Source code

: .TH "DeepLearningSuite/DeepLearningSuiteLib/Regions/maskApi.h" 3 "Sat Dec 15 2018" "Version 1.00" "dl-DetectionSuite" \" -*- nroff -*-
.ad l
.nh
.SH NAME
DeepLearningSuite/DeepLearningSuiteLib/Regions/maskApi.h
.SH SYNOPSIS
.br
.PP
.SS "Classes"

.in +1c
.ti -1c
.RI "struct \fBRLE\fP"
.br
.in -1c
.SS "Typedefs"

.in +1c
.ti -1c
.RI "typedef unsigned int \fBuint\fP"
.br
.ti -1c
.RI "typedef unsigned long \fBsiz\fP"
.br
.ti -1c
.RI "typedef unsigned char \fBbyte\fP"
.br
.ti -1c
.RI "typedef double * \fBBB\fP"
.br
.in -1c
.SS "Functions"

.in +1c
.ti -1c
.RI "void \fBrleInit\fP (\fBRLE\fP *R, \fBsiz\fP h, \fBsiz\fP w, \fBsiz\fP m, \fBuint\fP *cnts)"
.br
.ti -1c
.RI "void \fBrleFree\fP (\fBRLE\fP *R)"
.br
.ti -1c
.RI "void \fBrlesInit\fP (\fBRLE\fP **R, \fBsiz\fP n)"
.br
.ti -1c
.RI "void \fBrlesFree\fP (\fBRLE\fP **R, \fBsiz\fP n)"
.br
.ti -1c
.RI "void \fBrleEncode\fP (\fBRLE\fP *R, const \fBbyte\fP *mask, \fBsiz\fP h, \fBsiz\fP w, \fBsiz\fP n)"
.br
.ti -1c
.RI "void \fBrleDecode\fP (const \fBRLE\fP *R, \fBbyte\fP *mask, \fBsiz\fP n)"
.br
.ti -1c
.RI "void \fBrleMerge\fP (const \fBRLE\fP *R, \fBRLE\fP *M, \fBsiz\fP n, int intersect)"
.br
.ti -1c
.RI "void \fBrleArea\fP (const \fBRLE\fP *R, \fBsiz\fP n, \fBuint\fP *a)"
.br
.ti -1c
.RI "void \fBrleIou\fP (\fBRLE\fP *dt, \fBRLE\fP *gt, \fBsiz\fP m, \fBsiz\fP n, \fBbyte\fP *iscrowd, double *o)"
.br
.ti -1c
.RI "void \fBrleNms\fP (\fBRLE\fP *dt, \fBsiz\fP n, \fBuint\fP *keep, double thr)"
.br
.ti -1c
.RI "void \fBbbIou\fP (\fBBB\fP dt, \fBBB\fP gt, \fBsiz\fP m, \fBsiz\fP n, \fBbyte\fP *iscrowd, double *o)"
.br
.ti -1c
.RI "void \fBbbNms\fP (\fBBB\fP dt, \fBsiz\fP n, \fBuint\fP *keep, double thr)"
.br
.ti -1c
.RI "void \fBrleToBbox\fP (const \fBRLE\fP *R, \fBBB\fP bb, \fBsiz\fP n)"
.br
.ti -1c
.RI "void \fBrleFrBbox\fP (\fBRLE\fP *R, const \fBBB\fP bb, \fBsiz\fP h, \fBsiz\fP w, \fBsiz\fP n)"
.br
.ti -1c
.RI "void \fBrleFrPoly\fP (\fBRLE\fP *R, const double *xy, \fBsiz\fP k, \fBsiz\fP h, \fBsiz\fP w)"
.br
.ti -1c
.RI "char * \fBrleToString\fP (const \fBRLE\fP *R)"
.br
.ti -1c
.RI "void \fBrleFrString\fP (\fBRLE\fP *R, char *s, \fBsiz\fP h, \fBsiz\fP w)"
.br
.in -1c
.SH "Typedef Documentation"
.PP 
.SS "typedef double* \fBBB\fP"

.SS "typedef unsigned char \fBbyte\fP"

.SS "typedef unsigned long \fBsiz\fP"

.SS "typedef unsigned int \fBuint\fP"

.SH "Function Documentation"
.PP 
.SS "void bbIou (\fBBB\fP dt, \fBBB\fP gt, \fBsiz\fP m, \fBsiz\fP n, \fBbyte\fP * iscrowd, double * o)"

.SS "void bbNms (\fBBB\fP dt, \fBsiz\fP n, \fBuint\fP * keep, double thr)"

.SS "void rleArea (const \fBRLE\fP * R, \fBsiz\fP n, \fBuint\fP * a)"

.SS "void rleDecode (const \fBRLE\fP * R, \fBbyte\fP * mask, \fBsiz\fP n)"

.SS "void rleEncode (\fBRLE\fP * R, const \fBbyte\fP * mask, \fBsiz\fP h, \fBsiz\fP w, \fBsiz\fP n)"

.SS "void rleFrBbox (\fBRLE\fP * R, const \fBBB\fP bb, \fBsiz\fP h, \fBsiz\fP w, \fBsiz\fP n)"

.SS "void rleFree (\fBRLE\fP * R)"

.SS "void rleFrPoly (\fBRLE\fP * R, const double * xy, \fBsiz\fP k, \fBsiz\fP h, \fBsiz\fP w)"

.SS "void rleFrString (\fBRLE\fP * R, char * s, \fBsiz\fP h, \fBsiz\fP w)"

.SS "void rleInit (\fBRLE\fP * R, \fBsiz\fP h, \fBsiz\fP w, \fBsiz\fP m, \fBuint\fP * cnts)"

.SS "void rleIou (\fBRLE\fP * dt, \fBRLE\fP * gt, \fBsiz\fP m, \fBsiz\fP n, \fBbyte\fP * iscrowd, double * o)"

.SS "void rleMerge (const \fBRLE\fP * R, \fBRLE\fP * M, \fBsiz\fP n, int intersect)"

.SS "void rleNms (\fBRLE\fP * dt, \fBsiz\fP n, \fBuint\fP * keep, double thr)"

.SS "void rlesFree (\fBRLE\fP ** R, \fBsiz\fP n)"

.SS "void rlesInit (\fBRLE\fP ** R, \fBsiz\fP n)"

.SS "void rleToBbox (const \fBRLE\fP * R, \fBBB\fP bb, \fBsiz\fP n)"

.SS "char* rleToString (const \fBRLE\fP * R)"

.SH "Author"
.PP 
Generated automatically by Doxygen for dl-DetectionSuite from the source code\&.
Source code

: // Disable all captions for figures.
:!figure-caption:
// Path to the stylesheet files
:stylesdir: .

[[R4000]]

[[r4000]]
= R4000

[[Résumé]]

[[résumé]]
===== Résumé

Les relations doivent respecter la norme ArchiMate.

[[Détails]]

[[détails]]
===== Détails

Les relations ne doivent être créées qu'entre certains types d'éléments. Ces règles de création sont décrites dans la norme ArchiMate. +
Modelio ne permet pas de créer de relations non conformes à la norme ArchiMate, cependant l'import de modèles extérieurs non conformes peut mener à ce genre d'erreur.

» **TRY IT**: Exactly reproduce the material above.

» **YOUR SOLUTION**:
Source code

: .TH "DeepLearningSuite/DeepLearningSuiteLib/Regions/maskApi.h" 3 "Sat Dec 15 2018" "Version 1.00" "dl-DetectionSuite" \" -*- nroff -*-
.ad l
.nh
.SH NAME
DeepLearningSuite/DeepLearningSuiteLib/Regions/maskApi.h
.SH SYNOPSIS
.br
.PP
.SS "Classes"

.in +1c
.ti -1c
.RI "struct \fBRLE\fP"
.br
.in -1c
.SS "Typedefs"

.in +1c
.ti -1c
.RI "typedef unsigned int \fBuint\fP"
.br
.ti -1c
.RI "typedef unsigned long \fBsiz\fP"
.br
.ti -1c
.RI "typedef unsigned char \fBbyte\fP"
.br
.ti -1c
.RI "typedef double * \fBBB\fP"
.br
.in -1c
.SS "Functions"

.in +1c
.ti -1c
.RI "void \fBrleInit\fP (\fBRLE\fP *R, \fBsiz\fP h, \fBsiz\fP w, \fBsiz\fP m, \fBuint\fP *cnts)"
.br
.ti -1c
.RI "void \fBrleFree\fP (\fBRLE\fP *R)"
.br
.ti -1c
.RI "void \fBrlesInit\fP (\fBRLE\fP **R, \fBsiz\fP n)"
.br
.ti -1c
.RI "void \fBrlesFree\fP (\fBRLE\fP **R, \fBsiz\fP n)"
.br
.ti -1c
.RI "void \fBrleEncode\fP (\fBRLE\fP *R, const \fBbyte\fP *mask, \fBsiz\fP h, \fBsiz\fP w, \fBsiz\fP n)"
.br
.ti -1c
.RI "void \fBrleDecode\fP (const \fBRLE\fP *R, \fBbyte\fP *mask, \fBsiz\fP n)"
.br
.ti -1c
.RI "void \fBrleMerge\fP (const \fBRLE\fP *R, \fBRLE\fP *M, \fBsiz\fP n, int intersect)"
.br
.ti -1c
.RI "void \fBrleArea\fP (const \fBRLE\fP *R, \fBsiz\fP n, \fBuint\fP *a)"
.br
.ti -1c
.RI "void \fBrleIou\fP (\fBRLE\fP *dt, \fBRLE\fP *gt, \fBsiz\fP m, \fBsiz\fP n, \fBbyte\fP *iscrowd, double *o)"
.br
.ti -1c
.RI "void \fBrleNms\fP (\fBRLE\fP *dt, \fBsiz\fP n, \fBuint\fP *keep, double thr)"
.br
.ti -1c
.RI "void \fBbbIou\fP (\fBBB\fP dt, \fBBB\fP gt, \fBsiz\fP m, \fBsiz\fP n, \fBbyte\fP *iscrowd, double *o)"
.br
.ti -1c
.RI "void \fBbbNms\fP (\fBBB\fP dt, \fBsiz\fP n, \fBuint\fP *keep, double thr)"
.br
.ti -1c
.RI "void \fBrleToBbox\fP (const \fBRLE\fP *R, \fBBB\fP bb, \fBsiz\fP n)"
.br
.ti -1c
.RI "void \fBrleFrBbox\fP (\fBRLE\fP *R, const \fBBB\fP bb, \fBsiz\fP h, \fBsiz\fP w, \fBsiz\fP n)"
.br
.ti -1c
.RI "void \fBrleFrPoly\fP (\fBRLE\fP *R, const double *xy, \fBsiz\fP k, \fBsiz\fP h, \fBsiz\fP w)"
.br
.ti -1c
.RI "char * \fBrleToString\fP (const \fBRLE\fP *R)"
.br
.ti -1c
.RI "void \fBrleFrString\fP (\fBRLE\fP *R, char *s, \fBsiz\fP h, \fBsiz\fP w)"
.br
.in -1c
.SH "Typedef Documentation"
.PP 
.SS "typedef double* \fBBB\fP"

.SS "typedef unsigned char \fBbyte\fP"

.SS "typedef unsigned long \fBsiz\fP"

.SS "typedef unsigned int \fBuint\fP"

.SH "Function Documentation"
.PP 
.SS "void bbIou (\fBBB\fP dt, \fBBB\fP gt, \fBsiz\fP m, \fBsiz\fP n, \fBbyte\fP * iscrowd, double * o)"

.SS "void bbNms (\fBBB\fP dt, \fBsiz\fP n, \fBuint\fP * keep, double thr)"

.SS "void rleArea (const \fBRLE\fP * R, \fBsiz\fP n, \fBuint\fP * a)"

.SS "void rleDecode (const \fBRLE\fP * R, \fBbyte\fP * mask, \fBsiz\fP n)"

.SS "void rleEncode (\fBRLE\fP * R, const \fBbyte\fP * mask, \fBsiz\fP h, \fBsiz\fP w, \fBsiz\fP n)"

.SS "void rleFrBbox (\fBRLE\fP * R, const \fBBB\fP bb, \fBsiz\fP h, \fBsiz\fP w, \fBsiz\fP n)"

.SS "void rleFree (\fBRLE\fP * R)"

.SS "void rleFrPoly (\fBRLE\fP * R, const double * xy, \fBsiz\fP k, \fBsiz\fP h, \fBsiz\fP w)"

.SS "void rleFrString (\fBRLE\fP * R, char * s, \fBsiz\fP h, \fBsiz\fP w)"

.SS "void rleInit (\fBRLE\fP * R, \fBsiz\fP h, \fBsiz\fP w, \fBsiz\fP m, \fBuint\fP * cnts)"

.SS "void rleIou (\fBRLE\fP * dt, \fBRLE\fP * gt, \fBsiz\fP m, \fBsiz\fP n, \fBbyte\fP * iscrowd, double * o)"

.SS "void rleMerge (const \fBRLE\fP * R, \fBRLE\fP * M, \fBsiz\fP n, int intersect)"

.SS "void rleNms (\fBRLE\fP * dt, \fBsiz\fP n, \fBuint\fP * keep, double thr)"

.SS "void rlesFree (\fBRLE\fP ** R, \fBsiz\fP n)"

.SS "void rlesInit (\fBRLE\fP ** R, \fBsiz\fP n)"

.SS "void rleToBbox (const \fBRLE\fP * R, \fBBB\fP bb, \fBsiz\fP n)"

.SS "char* rleToString (const \fBRLE\fP * R)"

.SH "Author"
.PP 
Generated automatically by Doxygen for dl-DetectionSuite from the source code\&.
Source code

: // Disable all captions for figures.
:!figure-caption:
// Path to the stylesheet files
:stylesdir: .

[[R4000]]

[[r4000]]
= R4000

[[Résumé]]

[[résumé]]
===== Résumé

Les relations doivent respecter la norme ArchiMate.

[[Détails]]

[[détails]]
===== Détails

Les relations ne doivent être créées qu'entre certains types d'éléments. Ces règles de création sont décrites dans la norme ArchiMate. +
Modelio ne permet pas de créer de relations non conformes à la norme ArchiMate, cependant l'import de modèles extérieurs non conformes peut mener à ce genre d'erreur.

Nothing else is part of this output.